J’arrête ici cette série d’études, car si la charité s’exerce sur différentes sortes d’infortune, elle s’exerce toujours de la même façon et je ne pourrais que me répéter indéfiniment. Pour faire apprécier l’ampleur de la bienfaisance parisienne, j’ai dû limiter mon enquête, regarder surtout vers des œuvres exceptionnelles et mettre en lumière les actes de « ces grands aventuriers de la charité, » comme a dit Edmond Rousse, qui s’en vont droit devant eux, le cœur ouvert à toutes les souffrances, les bras tendus à toutes les misères, les yeux fermés à toutes les fautes, ramassant au hasard les enfans abandonnés et les femmes perdues, recueillant les vieillards, relevant les blessés et les malades, n’ayant pour les nourrir que la quête et l’aumône, les mains vides chaque matin et chaque soir les mains pleines, créanciers impitoyables de la Providence, dont aucun doute n’a jamais troublé la foi intrépide et dont aucun mécompte n’a jamais châtié les saintes témérités[1]. » En choisissant, pour ainsi dire, des types particuliers, j’ai voulu démontrer qu’il n’y a pas une forme de la misère que notre charité n’ait adoptée et qu’elle ne s’ingénie à soulager. Pour s’en convaincre, il suffit de lire la Charité à Paris de Ch. Lecour, le Manuel de l’assistance de Jules Arboux, le Manuel des œuvres (institutions religieuses et charitables de Paris) de Mme de Serry, et surtout les substantiels articles sur Paris charitable que Victor Fournel a publiés dans le journal le Monde. On sera étonné, on sera émerveillé de la quantité, de la qualité des œuvres qui, sans repos ni trêve, combattent le vice, l’infirmité, l’abandon et le dénûment. La lutte est incessante, et ce n’est pas toujours le mal qui remporte la victoire. La charité a ses triomphes ; mais, comme elle est humble, elle n’en parle pas, et on ne les connaît guère.
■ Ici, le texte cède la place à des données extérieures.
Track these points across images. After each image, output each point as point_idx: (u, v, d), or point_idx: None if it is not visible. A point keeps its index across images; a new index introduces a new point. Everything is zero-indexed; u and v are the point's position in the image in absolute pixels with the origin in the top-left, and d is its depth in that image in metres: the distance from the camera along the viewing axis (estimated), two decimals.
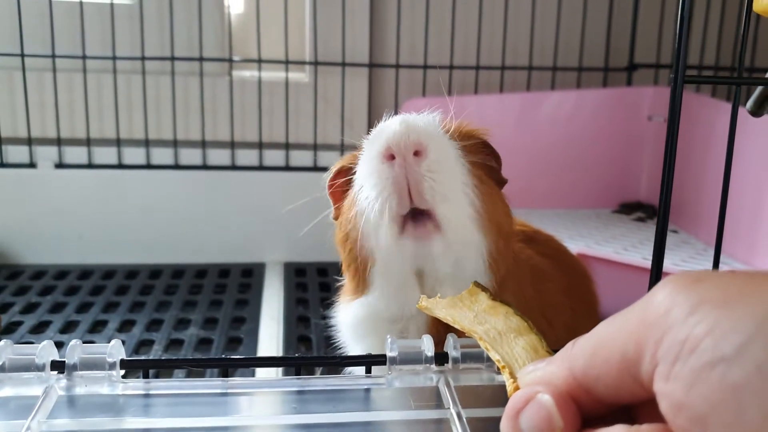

Bien souvent, j’ai essayé de me figurer ce que pouvait être la famille humaine avant l’invention du feu, avant que le Pramantha eût fait jaillir la première étincelle aryenne qui devait éclairer le monde, avant que Prométhée le Titanide eût été enchaîné sur le roc pour « avoir outragé les dieux. » Je n’ai pas réussi ; jamais je

  1. Rapport sur les prix de vertu, lu dans la séance publique annuelle de l’Académie française, du 15 novembre 1883, par M. Edmond Rousse, directeur.